John McCain has repeatedly said that he knows more about Foreign Policy than he does about the economy. Well, when it’s politically expedient. Here’s a reminder:
Yet this morning, McCain again showed not just his inability to know or understand who the friends of America are, but, even when guided by the interviewer, still couldn’t manage to make a coherent statement; he simply repeated his Talking Points du Jour ™; and more belligerence towards everyone, including American allies, in this case, Prime Minister Zapatero of Spain, a NATO ally.
Is McCain confused on who our allies are or is he just refusing to respond to the question of whether he would meet with Zapatero; rejecting Spain AS an American ally?
McCain continually touts his knowledge and understanding of all things foreign, yet consistently makes mistakes on those very policies where he is the supposed expert.
Steve Benen says it best:
McCain thinks the recent conflict between Russia and Georgia was “the first probably serious crisis internationally since the end of the Cold War.” He thinks Iraq and Pakistan share a border. He believes Czechoslovakia is still a country. He’s been confused about the difference between Sudan and Somalia. He’s been confused about whether he wants more U.S. troops in Afghanistan, more NATO troops in Afghanistan, or both. He’s been confused about how many U.S. troops are in Iraq. He’s been confused about whether the U.S. can maintain a long-term presence in Iraq. He’s been confused about Iran’s relationship with al Qaeda. He’s been confused about the difference between Sunni and Shi’ia. McCain, following a recent trip to Germany, even referred to “President Putin of Germany.” All of this incoherence on his signature issue.

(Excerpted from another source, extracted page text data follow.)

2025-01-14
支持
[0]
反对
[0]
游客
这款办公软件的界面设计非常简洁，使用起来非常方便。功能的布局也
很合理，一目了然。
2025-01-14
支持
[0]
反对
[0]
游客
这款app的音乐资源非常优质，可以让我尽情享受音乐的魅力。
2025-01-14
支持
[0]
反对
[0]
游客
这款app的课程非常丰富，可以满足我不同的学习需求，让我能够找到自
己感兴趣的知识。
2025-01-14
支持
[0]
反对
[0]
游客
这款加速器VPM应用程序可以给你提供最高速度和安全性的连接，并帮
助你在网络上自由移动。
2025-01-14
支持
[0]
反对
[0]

I will venture to guess that compared to his running mate, McCain is an expert – in just about everything. Sarah Palin has problems getting the American landscape right, let alone anything in the foreign arena. It’s a big world out there, Sarah. Simply being able to see the Russian front from somewhere in your state is far from sufficient to become first in line to the presidency. FWIW, Iowa doesn’t seem to be impressed.